IoT and Computer & Communications Engineering
Our society is evolving to a point where objects and people will be almost permanently connected and exchanging information. This scenario, called the Internet of Things (IoT), is the result from the convergence in the evolution and integration of communication, computing, sensing, and the new wave of artificial intelligence (AI) technologies. Moreover, the progress in nanoelectronics can potentially enable a new generation of autonomous sensor nodes executing complex AI algorithms onboard, or also called edge AI computing systems. This new concept of IoT (or IoT 2.0) can enable monitor and react unobtrusively during our daily lives for all types of application domains, such as, personalized healthcare or Industry 4.0.
Activities in the IEM Institute in this domain cover the development of edge AI architectures and design paradigms using latest smart and autonomous devices, including nanoelectronics technologies, including constraints related to interpretability of AI results for the benefit of society in the IoT 2.0. In particular, the topics that are considered are embedded software mapping flows, energy management methodologies, low-power communication including electromagnetics and wave engineering for IoT devices and machine-to-machine interaction, as well as optics and edge AI architectures for the IoT infrastructure.
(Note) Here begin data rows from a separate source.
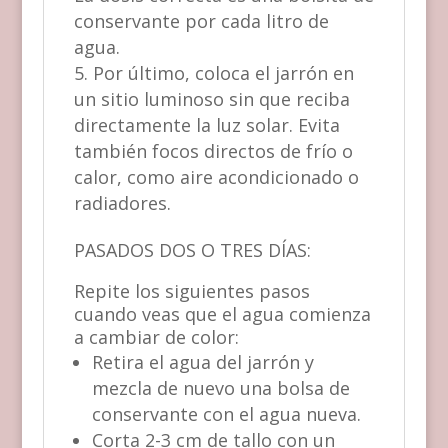
conservante por cada litro de
agua.
Por último, coloca el jarrón en
un sitio luminoso sin que reciba
directamente la luz solar. Evita
también focos directos de frío o
calor, como aire acondicionado o
radiadores.
PASADOS DOS O TRES DÍAS:
Repite los siguientes pasos
cuando veas que el agua comienza
a cambiar de color:
Retira el agua del jarrón y
mezcla de nuevo una bolsa de
conservante con el agua nueva.
Corta 2-3 cm de tallo con un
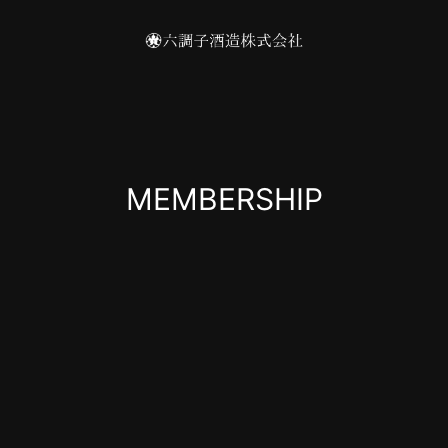
MEMBERSHIP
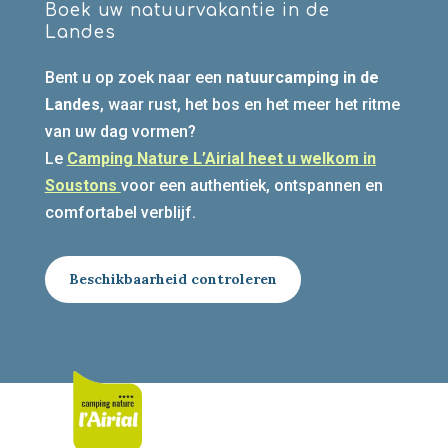
Boek uw natuurvakantie in de
Landes
Bent u op zoek naar een
natuurcamping in de
Landes
, waar rust, het bos en het meer het ritme
van uw dag vormen?
Le
Camping Nature L’Airial heet u welkom in
Soustons
voor een authentiek, ontspannen en
comfortabel verblijf.
Beschikbaarheid controleren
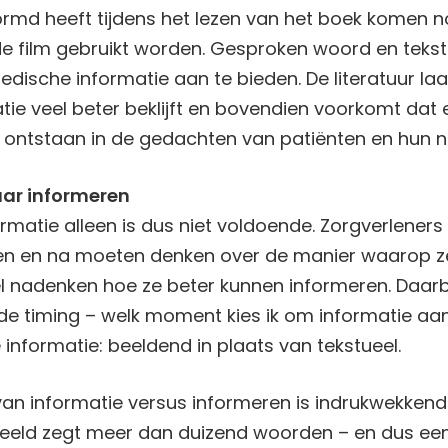
ormd heeft tijdens het lezen van het boek komen 
de film gebruikt worden. Gesproken woord en tekst
sche informatie aan te bieden. De literatuur laa
ie veel beter beklijft en bovendien voorkomt dat er
 ontstaan in de gedachten van patiënten en hun n
aar informeren
rmatie alleen is dus niet voldoende. Zorgverleners
en en na moeten denken over de manier waarop ze
 nadenken hoe ze beter kunnen informeren. Daarbi
de timing – welk moment kies ik om informatie aan
informatie: beeldend in plaats van tekstueel.
van informatie versus informeren is indrukwekkend:
beeld zegt meer dan duizend woorden – en dus een 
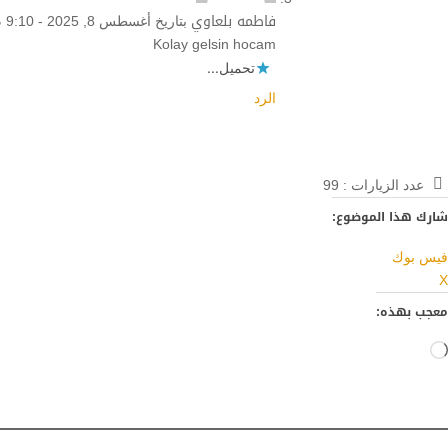
فاطمه بلعاوي
بتاريخ أغسطس 8, 2025 - 9:10 م
Kolay gelsin hocam
تحميل...
الرد
عدد الزيارات :
99
شارك هذا الموضوع:
فيس بوك
X
معجب بهذه:
جاري
التحميل…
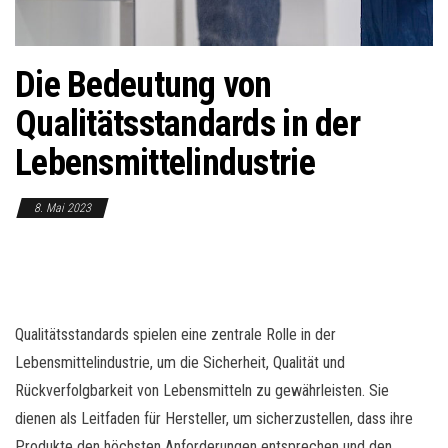
o
n
Die Bedeutung von
Qualitätsstandards in der
Lebensmittelindustrie
8. Mai 2023
Qualitätsstandards spielen eine zentrale Rolle in der
Lebensmittelindustrie, um die Sicherheit, Qualität und
Rückverfolgbarkeit von Lebensmitteln zu gewährleisten. Sie
dienen als Leitfaden für Hersteller, um sicherzustellen, dass ihre
Produkte den höchsten Anforderungen entsprechen und den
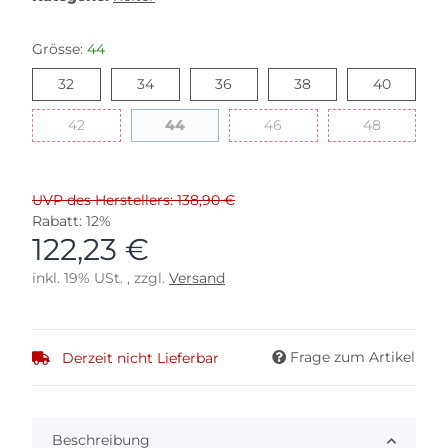
Grösse:
44
32
34
36
38
40
32
34
36
38
40
42
44
46
48
42
44
46
48
UVP des Herstellers: 138,90 €
Rabatt:
12%
122,23 €
inkl. 19% USt. , zzgl.
Versand
Frage zum Artikel
Derzeit nicht Lieferbar
Beschreibung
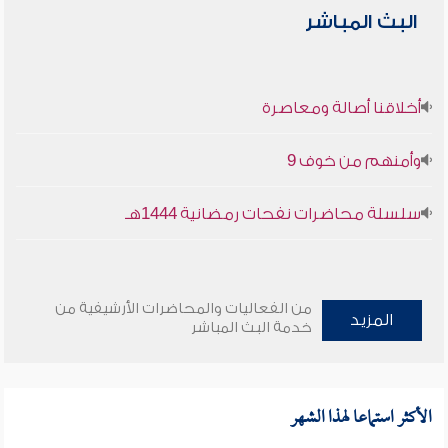
البث المباشر
أخلاقنا أصالة ومعاصرة
وأمنهم من خوف 9
سلسلة محاضرات نفحات رمضانية 1444هـ
من الفعاليات والمحاضرات الأرشيفية من
المزيد
خدمة البث المباشر
الأكثر استماعا لهذا الشهر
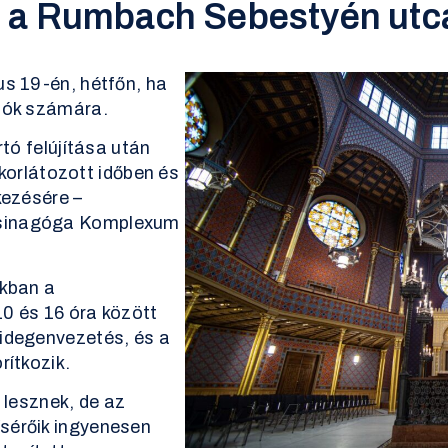
 a Rumbach Sebestyén utc
us 19-én, hétfőn, ha
atók számára.
rtó felújítása után
orlátozott időben és
kezésére –
Zsinagóga Komplexum
akban a
0 és 16 óra között
 idegenvezetés, és a
rítkozik.
lesznek, de az
sérőik ingyenesen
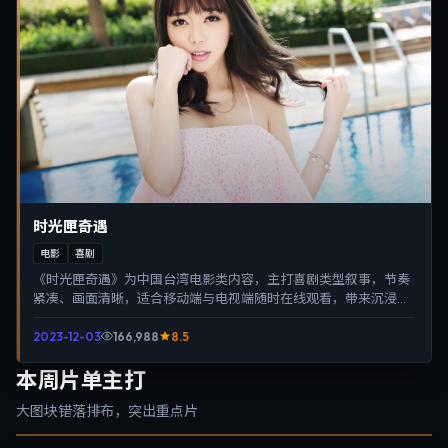
时光匣奇遇
电影
喜剧
《时光匣奇遇》为中国台湾电影类内容，主打喜剧类型叙事，节奏
紧凑、画面清晰，适合移动端与电视端随时在线观看，带来沉浸式
视听体验。
2023-12-03
166,988
8.5
本周片单主打
大图块错落排布，突出重点片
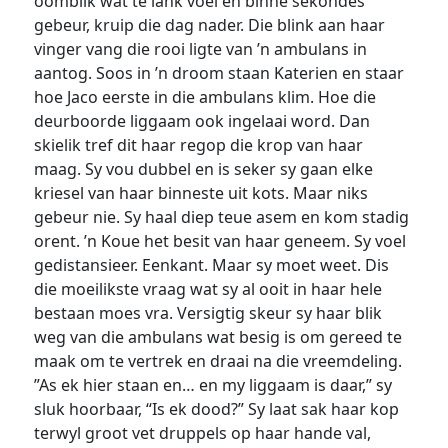
oomblik wat te lank voel en binne sekondes
gebeur, kruip die dag nader. Die blink aan haar
vinger vang die rooi ligte van ’n ambulans in
aantog. Soos in ’n droom staan Katerien en staar
hoe Jaco eerste in die ambulans klim. Hoe die
deurboorde liggaam ook ingelaai word. Dan
skielik tref dit haar regop die krop van haar
maag. Sy vou dubbel en is seker sy gaan elke
kriesel van haar binneste uit kots. Maar niks
gebeur nie. Sy haal diep teue asem en kom stadig
orent. ’n Koue het besit van haar geneem. Sy voel
gedistansieer. Eenkant. Maar sy moet weet. Dis
die moeilikste vraag wat sy al ooit in haar hele
bestaan moes vra. Versigtig skeur sy haar blik
weg van die ambulans wat besig is om gereed te
maak om te vertrek en draai na die vreemdeling.
”As ek hier staan en… en my liggaam is daar,” sy
sluk hoorbaar, “Is ek dood?” Sy laat sak haar kop
terwyl groot vet druppels op haar hande val,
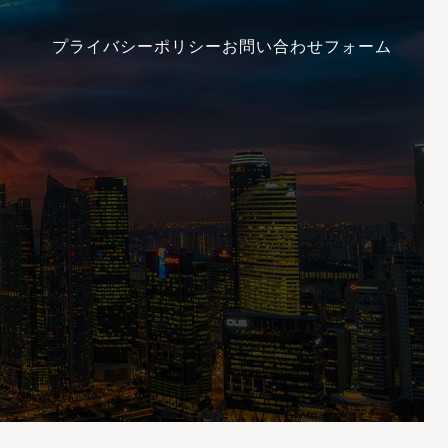
プライバシーポリシー
お問い合わせフォーム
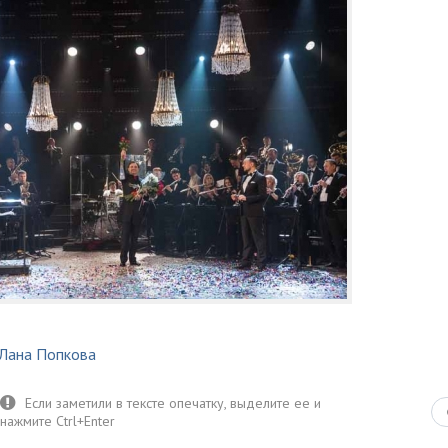
Лана Попкова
Building on these foundational technologies, this domain is strategically positioned to cover the requirements of connectivity, energy efficiency and autonomous operation of IoT systems to enhance processes and enable new services in established industries, creating smart cities, e-health businesses, or industry 4.0.
Key research themes
- Systems for telecommunications: energy efficient and reliable signal processing and VLSI design and optimization methods for wireless and wired communications.
- Embedded ultra-low power systems: embedded computing architectures for maximum energy efficiency, thermal modelling and management of planar and 3D integrated circuits, memory hierarchy optimizations and alternative memory technologies, software mapping techniques.
- IoT/Edge AI nodes: including the design of the computing systems architectures got smart sensor nodes including local processing of data, edge AI/ML algorithms and supporting technologies (sensing, computation, wireless communication, power management and energy storage).
- Low-power: approximate computing, wearable and wireless sensor networks, adaptive power management, low-power IC design, and nanotechnology-based ultra-low power sensors.
- Co-design methods and tools: analysis and simulation of IoT and edge AI systems, Planar and 3D system integration methodologies, machine-learning based system design exploration with emphasis on low-power and interpretability aspects, application-specific memory hierarchy design and management.
- Computing architectures: edge AI computing (including in-memory and in-sensor computing) and multi-processor System-on-Chip (MPSoC), smart architectures and fog computing, cloud and manycore computing, cyber-physical systems, machine learning and application-specific accelerators (particularly for the ML/Deep Learning domain), the interfacing with quantum computing architectures.
- Wearable systems: biomedical signal processing, sport monitoring and wellness analysis, instrumentation, inertial and movement sensors, sensors fusion and low-power event-based data-acquisition approaches, biomechanics.
- Photonics and Wave Engineering: Optical fibers, lightwave communication, optical signal processing and storage, non-linear optics, acoustics, metamaterials.